As a young cadet journalist in a country newspaper I was so impressed by the attraction to the women in the office of a rotund, raucous and permanently angry fellow that I felt the need to dirty down, as opposed to clean up, my persona. But this casanova had more animal than I could ever hope to generate.

At another country town further west in NSW a young schoolteacher would welcome her beau back from his isolated job every weekend, and every weekend he would beat her savagely. Because of that the people of the small town were openly hostile to this fellow, and so he was excluded from much of the town’s social life, but still she welcomed him back each Friday afternoon.

Just a year later, 45 years ago, I watched over some months a disturbingly violent relationship that seemed to leave a young woman helpless.

Most nights an Australian woman who had a room near mine in a hostel in Port Moresby would unlock an external door to admit a Papua New Guinean man and take him to her room, where at some stage in the next few hours he would bash her.

In the morning she’d appear with swollen lips and black eyes, and because she’d be bashed again within a few days the swollen lips and black eyes were more or less permanent. When anyone expressed concern she’d tell them to mind their own business.

Normally there would be an unbridgeable gulf between these two people. She was educated, sophisticated and in her mid 20s, and he was uneducated, tribal, in his 30s and often wearing the facial adornments of his tribe.
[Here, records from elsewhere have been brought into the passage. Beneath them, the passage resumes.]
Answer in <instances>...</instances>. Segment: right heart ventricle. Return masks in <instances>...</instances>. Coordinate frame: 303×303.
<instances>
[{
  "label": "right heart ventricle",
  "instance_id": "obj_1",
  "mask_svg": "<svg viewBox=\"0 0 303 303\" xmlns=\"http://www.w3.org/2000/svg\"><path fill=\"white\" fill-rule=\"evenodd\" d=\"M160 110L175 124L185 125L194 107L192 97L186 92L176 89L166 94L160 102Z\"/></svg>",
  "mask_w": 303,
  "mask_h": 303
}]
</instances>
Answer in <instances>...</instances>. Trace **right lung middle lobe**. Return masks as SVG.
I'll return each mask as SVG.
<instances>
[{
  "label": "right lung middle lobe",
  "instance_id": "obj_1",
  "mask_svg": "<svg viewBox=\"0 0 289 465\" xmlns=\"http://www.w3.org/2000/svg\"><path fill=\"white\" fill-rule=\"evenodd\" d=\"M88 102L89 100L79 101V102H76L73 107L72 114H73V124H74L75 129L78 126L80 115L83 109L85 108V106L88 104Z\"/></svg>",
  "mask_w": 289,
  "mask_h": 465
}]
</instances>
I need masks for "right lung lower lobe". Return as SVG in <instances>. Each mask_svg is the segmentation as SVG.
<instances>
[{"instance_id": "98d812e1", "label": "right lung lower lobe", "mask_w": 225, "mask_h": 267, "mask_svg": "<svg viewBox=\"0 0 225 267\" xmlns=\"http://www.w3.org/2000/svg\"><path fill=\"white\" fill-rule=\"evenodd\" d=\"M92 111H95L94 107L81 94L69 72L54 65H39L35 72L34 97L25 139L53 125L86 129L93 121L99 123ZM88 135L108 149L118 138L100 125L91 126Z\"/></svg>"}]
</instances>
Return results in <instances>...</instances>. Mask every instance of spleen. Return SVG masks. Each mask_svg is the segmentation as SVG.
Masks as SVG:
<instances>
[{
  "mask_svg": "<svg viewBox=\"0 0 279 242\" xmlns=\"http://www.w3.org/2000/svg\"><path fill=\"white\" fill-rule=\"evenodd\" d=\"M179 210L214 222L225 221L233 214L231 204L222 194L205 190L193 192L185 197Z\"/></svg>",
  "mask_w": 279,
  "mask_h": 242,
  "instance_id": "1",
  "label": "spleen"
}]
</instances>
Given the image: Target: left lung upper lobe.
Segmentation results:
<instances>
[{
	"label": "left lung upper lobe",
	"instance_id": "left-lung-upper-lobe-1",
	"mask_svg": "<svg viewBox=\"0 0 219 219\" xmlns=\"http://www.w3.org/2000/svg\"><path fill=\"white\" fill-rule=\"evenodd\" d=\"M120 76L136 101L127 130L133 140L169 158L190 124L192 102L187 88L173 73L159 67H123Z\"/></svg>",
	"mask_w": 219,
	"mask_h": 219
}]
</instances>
Five months or so after the beatings began the woman was, against her will, sent back to Australia.

More recently my wife and I had the misfortune to see a similar tragedy play out near our home. Every few nights there’d be screaming, shouting and smashing noises in a house near ours, and a short time later we’d see the woman wobbling up the street or police arrive, or both. Police would take the woman or the man away, and to our amazement she’d return the next day or wait in the house for his return.
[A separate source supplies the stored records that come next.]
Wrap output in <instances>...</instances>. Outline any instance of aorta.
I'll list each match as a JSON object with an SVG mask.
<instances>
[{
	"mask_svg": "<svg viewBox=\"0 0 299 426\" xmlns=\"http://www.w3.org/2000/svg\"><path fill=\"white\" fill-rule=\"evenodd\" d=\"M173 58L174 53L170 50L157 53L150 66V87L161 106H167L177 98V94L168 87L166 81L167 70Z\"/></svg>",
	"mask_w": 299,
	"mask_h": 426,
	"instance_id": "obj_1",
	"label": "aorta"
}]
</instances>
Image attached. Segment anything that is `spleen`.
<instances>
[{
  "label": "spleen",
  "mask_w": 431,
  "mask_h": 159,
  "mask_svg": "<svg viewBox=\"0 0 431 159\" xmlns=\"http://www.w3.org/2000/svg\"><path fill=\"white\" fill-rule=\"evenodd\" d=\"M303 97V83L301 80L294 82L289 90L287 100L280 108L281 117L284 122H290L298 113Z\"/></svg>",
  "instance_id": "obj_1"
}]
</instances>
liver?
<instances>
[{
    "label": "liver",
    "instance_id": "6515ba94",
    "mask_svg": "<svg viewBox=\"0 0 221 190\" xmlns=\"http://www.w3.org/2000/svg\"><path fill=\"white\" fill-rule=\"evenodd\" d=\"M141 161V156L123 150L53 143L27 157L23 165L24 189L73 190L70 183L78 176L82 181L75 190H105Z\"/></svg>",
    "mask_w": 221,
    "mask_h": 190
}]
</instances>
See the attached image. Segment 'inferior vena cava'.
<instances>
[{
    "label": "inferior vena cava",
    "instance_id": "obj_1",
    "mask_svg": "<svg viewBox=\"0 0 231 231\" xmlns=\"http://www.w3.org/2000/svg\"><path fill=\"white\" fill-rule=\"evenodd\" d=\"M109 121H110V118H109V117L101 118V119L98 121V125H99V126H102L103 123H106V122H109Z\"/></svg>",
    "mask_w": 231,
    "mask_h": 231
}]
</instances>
Once I saw a police car drop him back at the house at 7am after a night in a cell, and the police car wouldn’t have travelled a kilometre before he was bashing her again. I called the police, fearing this time that she would be killed.One day she didn’t come back, and I hope she has found a life worth living, and a month or so later police who came asking questions about him told me they hoped to have him deported. He was gone from the house a month or so later.
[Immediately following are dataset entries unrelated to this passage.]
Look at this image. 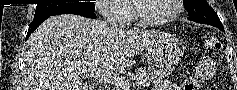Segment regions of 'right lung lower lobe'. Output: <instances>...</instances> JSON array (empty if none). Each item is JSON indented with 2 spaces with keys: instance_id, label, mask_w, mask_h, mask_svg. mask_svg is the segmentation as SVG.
<instances>
[{
  "instance_id": "obj_1",
  "label": "right lung lower lobe",
  "mask_w": 237,
  "mask_h": 90,
  "mask_svg": "<svg viewBox=\"0 0 237 90\" xmlns=\"http://www.w3.org/2000/svg\"><path fill=\"white\" fill-rule=\"evenodd\" d=\"M59 14H77V15H81L87 18H96V15L94 12L91 11H86V10H69V11H65V12H61V13H57L54 15H59ZM54 15H50V16H54ZM50 16H46V17H42L39 19H34L31 24L29 25V29H28V33L26 36V40L29 38V36L31 35V33L43 22L45 21L47 18H49Z\"/></svg>"
}]
</instances>
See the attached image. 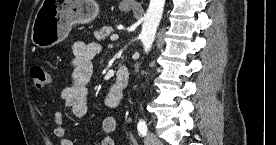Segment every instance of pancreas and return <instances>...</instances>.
Returning a JSON list of instances; mask_svg holds the SVG:
<instances>
[{
  "label": "pancreas",
  "instance_id": "1",
  "mask_svg": "<svg viewBox=\"0 0 276 145\" xmlns=\"http://www.w3.org/2000/svg\"><path fill=\"white\" fill-rule=\"evenodd\" d=\"M113 31L112 27H102L94 33V36L98 41L105 40Z\"/></svg>",
  "mask_w": 276,
  "mask_h": 145
}]
</instances>
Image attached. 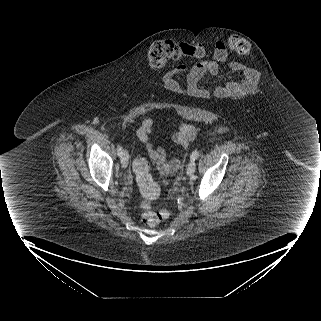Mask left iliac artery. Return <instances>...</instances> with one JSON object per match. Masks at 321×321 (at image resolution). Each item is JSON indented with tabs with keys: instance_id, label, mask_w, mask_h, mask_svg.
Masks as SVG:
<instances>
[{
	"instance_id": "obj_1",
	"label": "left iliac artery",
	"mask_w": 321,
	"mask_h": 321,
	"mask_svg": "<svg viewBox=\"0 0 321 321\" xmlns=\"http://www.w3.org/2000/svg\"><path fill=\"white\" fill-rule=\"evenodd\" d=\"M200 156V153L195 151L192 153V155L190 156L191 160H196L198 157Z\"/></svg>"
}]
</instances>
I try to understand that these women may have been beaten into submission, but I cannot understand why they didn’t leave after the first assault. Maybe they have nowhere else to go. Thank goodness there is more support now for women caught in these terrible relationships.

Just as puzzling is the preference of some women for flawed men, for men who are driven to dominate women they see as their property.If the men are not violent they may be physically threatening, and almost certainly they will be abusive and unpredictable.Perhaps these women have an urge to rescue a man, to save him from himself, to lead him to a life of love and domestic bliss, and we see this when women commit to a relationship with a fellow who is clearly a no hoper. She believes he’ll change, that she can change him, and sadly she’s almost always wrong.We see it in the willingness, the eagerness, of some women to become spellbound by criminal men in jail.

I support the campaign against violence towards women, although I resent what is often the suggestion that all men beat their wives or are at least inclined to be violent towards women. It’s a pity this campaign doesn’t attempt also to educate some women on the options available to them so they can make better choices.